┌─ Extract to read
In our setting, the value of varicella vaccination was demonstrated in three ways. First, the overall AR in CCC H was significantly lower than in CCC L. Second, the estimated number of cases in both CCCs would have doubled without vaccination and the number of moderate-to-severe cases would have almost tripled. Third, the incidence of moderate-to-severe cases (1 of whom had serious complications requiring hospitalization) was decreased also. Along with a decrease in total cases and in the severity of cases, vaccination may have decreased the number of complications and secondary spread outside the day care centers as well. A previous study among 9 Los Angeles County hospitals demonstrated the high burden of varicella complications requiring hospitalizations, including a rising proportion of group A β-hemolytic streptococcal infections among hospitalized varicella cases over the years 1990–1994, during the prevaccine era.4 Increasing vaccination coverage is expected to decrease the number of those complications as a consequence of the decreased number of varicella cases and outbreaks. Although information on the total number of varicella cases in Los Angeles County are unavailable, data acquired passively show that the number of varicella outbreaks have already decreased significantly since the introduction of the vaccine in 1995 (1987–1994: mean of 72 outbreaks/year; 1995–1997: mean of 35 outbreaks/year; P = .001 [Los Angeles County, unpublished data]).
└─
» Exercise directions
In the varicella vaccination passage, what was the mean number of varicella outbreaks per year in Los Angeles County from 1995 to 1997? The data are separate material and are not part of the varicella vaccination passage.
┌─ Excerpted data
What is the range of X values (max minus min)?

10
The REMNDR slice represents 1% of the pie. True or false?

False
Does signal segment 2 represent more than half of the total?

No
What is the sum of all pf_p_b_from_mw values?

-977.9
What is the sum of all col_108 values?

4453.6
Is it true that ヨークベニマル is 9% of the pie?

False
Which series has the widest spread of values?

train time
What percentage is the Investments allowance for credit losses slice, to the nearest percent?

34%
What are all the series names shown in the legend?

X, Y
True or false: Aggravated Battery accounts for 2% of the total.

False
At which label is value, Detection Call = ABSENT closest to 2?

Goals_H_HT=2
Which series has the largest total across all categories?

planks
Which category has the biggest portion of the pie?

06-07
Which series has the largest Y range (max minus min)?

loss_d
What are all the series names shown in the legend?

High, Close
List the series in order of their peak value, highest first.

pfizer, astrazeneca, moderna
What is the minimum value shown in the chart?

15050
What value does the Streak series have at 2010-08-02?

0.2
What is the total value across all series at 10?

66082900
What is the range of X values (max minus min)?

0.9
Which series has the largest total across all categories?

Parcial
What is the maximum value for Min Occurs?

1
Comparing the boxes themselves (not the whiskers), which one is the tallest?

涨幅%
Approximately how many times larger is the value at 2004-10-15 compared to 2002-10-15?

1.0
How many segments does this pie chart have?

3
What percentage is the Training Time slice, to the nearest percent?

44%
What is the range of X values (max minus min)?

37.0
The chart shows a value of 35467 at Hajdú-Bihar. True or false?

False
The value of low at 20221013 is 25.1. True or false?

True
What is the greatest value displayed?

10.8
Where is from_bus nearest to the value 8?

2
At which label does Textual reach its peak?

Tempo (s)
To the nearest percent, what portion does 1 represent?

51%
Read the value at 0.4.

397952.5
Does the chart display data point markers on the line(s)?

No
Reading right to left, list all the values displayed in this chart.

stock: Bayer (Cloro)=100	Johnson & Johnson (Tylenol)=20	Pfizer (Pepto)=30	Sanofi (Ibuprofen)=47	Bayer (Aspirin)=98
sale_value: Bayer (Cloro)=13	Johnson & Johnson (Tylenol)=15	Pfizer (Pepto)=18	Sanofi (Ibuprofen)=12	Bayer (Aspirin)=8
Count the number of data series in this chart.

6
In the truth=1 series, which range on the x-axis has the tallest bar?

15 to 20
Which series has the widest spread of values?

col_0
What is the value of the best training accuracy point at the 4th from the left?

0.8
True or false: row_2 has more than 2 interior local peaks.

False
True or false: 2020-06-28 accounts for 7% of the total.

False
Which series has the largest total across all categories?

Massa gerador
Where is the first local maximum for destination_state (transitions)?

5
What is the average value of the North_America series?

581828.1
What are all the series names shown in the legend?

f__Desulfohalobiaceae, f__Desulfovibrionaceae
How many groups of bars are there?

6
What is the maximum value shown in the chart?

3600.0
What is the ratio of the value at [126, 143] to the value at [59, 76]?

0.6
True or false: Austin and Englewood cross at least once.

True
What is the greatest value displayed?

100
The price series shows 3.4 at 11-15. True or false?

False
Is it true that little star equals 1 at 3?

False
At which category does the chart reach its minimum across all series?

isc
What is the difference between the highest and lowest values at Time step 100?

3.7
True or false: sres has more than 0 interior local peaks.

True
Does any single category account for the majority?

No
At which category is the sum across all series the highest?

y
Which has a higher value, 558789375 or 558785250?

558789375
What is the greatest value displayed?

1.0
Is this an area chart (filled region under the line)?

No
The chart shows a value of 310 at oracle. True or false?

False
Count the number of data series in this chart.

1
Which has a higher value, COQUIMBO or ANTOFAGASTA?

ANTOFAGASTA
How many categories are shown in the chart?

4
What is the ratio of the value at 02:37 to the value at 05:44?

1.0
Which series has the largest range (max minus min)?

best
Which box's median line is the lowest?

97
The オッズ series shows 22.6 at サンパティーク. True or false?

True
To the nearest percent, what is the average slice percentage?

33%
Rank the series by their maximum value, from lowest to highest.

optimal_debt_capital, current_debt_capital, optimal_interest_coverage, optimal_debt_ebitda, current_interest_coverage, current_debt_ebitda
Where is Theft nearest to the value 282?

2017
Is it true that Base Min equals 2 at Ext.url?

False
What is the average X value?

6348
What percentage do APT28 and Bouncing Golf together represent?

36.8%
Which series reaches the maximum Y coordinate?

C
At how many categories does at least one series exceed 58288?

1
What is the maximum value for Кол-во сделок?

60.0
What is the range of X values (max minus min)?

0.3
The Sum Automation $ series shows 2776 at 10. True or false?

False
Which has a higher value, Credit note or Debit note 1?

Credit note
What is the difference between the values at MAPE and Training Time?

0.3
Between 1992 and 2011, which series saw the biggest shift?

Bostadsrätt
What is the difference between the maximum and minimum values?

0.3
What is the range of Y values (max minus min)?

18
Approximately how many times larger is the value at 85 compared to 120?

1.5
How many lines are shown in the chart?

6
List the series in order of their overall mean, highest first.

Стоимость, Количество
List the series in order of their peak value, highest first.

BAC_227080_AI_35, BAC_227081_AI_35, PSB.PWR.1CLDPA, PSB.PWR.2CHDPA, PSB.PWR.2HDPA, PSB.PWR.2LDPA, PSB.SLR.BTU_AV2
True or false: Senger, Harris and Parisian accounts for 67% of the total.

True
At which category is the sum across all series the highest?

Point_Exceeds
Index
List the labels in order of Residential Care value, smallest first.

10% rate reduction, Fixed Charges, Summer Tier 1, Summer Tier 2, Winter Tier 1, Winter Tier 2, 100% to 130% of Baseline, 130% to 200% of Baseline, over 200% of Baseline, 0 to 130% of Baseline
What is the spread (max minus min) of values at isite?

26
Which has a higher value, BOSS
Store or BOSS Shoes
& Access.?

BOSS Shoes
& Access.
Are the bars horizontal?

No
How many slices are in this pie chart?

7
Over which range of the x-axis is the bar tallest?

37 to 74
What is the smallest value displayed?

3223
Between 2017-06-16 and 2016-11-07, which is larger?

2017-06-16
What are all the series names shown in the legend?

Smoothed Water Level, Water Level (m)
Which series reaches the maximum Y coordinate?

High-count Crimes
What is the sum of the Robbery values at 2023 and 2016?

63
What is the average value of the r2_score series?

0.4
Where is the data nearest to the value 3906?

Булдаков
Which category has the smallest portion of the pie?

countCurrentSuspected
└─
» Answer to this task
A mean of 35 outbreaks per year.